Interview: Greg Barker on the challenge of climate change
Last month’s government reshuffle focused mainly on the return of Lord Mandelson to the fold, but there was another highly significant appointment.
Gordon Brown created the Energy and Climate Change department to take over the energy duties of the Department of Business, Enterprise and Regulatory Reform and the climate change responsibilities of the Department for the Environment, Food and Rural Affairs.
Ed Miliband is the first Secretary of State.
In fact Greg Clark became the new Shadow Secretary of State, while Mr Barker retained his climate change brief.
He was named as one of the most influential gay people in British politics by PinkNews.co.uk last year.
PinkNews.co.uk: What is your view on the creation of the new department for climate change?
Greg Barker: It is a welcome move, because you cannot fix climate change without tackling energy.

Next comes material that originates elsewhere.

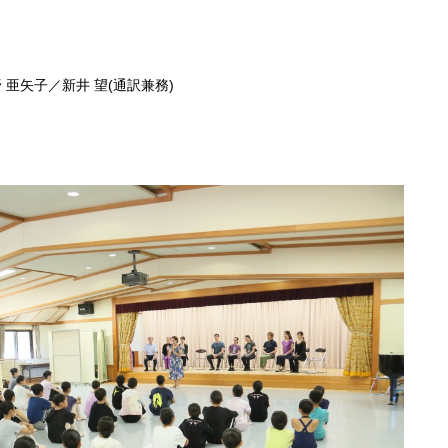
亜矢子／新井 望(通訳兼務)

It has to be good news that energy and climate change, instead of being adversaries across the Cabinet table. There will instead be joined up government. It is positive move.
However, just rearranging the deckchairs in Whitehall, changing stationery and signposts does not actually achieve anything at all. Unless there is real ambitous committment to deliver new policies, we are simply not going to make the changes that we need to. The jury is still very much out.
Can you elaborate on the conflict between energy and climate change?
The old energy lobby, to which the Labour party are so wedded, is all about coal. Old coal has to be consigned to the past.
The modern Conservative party under David Cameron is committed to a future for new coal, provided that it is only burnt with carbon capture technology, which is still unproven on a large scale.
What we must do in this country is lead the world in making carbon capture and storage technology commercially viable. Potentially that could open up huge opportunities for the UK.
The government are dithering, dragging their feet and not committing the resources they should be to what is not just a necessity for climate change but a huge economic opportunity.
Was this idea discussed by the Tories before the government announced the new department?
Certainly we had been calling for greater coherence between climate change policy and energy and we have been severe critics of the lack of performance on climate change. This is another late response by Gordon Brown to the agenda set by David Cameron.
It was not something that we had announced, but it was very much in our train of thinking. We will be coming forward with more details of our climate change strategy in early 2009.
The economic meltdown has strengthened the Prime Minister – are the Tories worried?
At a time of acute crisis people are very cautious. However, there is not going to be a general election tomorrow. I think that as soon as the immediate crisis starts to settle, people will start to ask serious and searching questions. Why was the British economy worse off that others in Europe?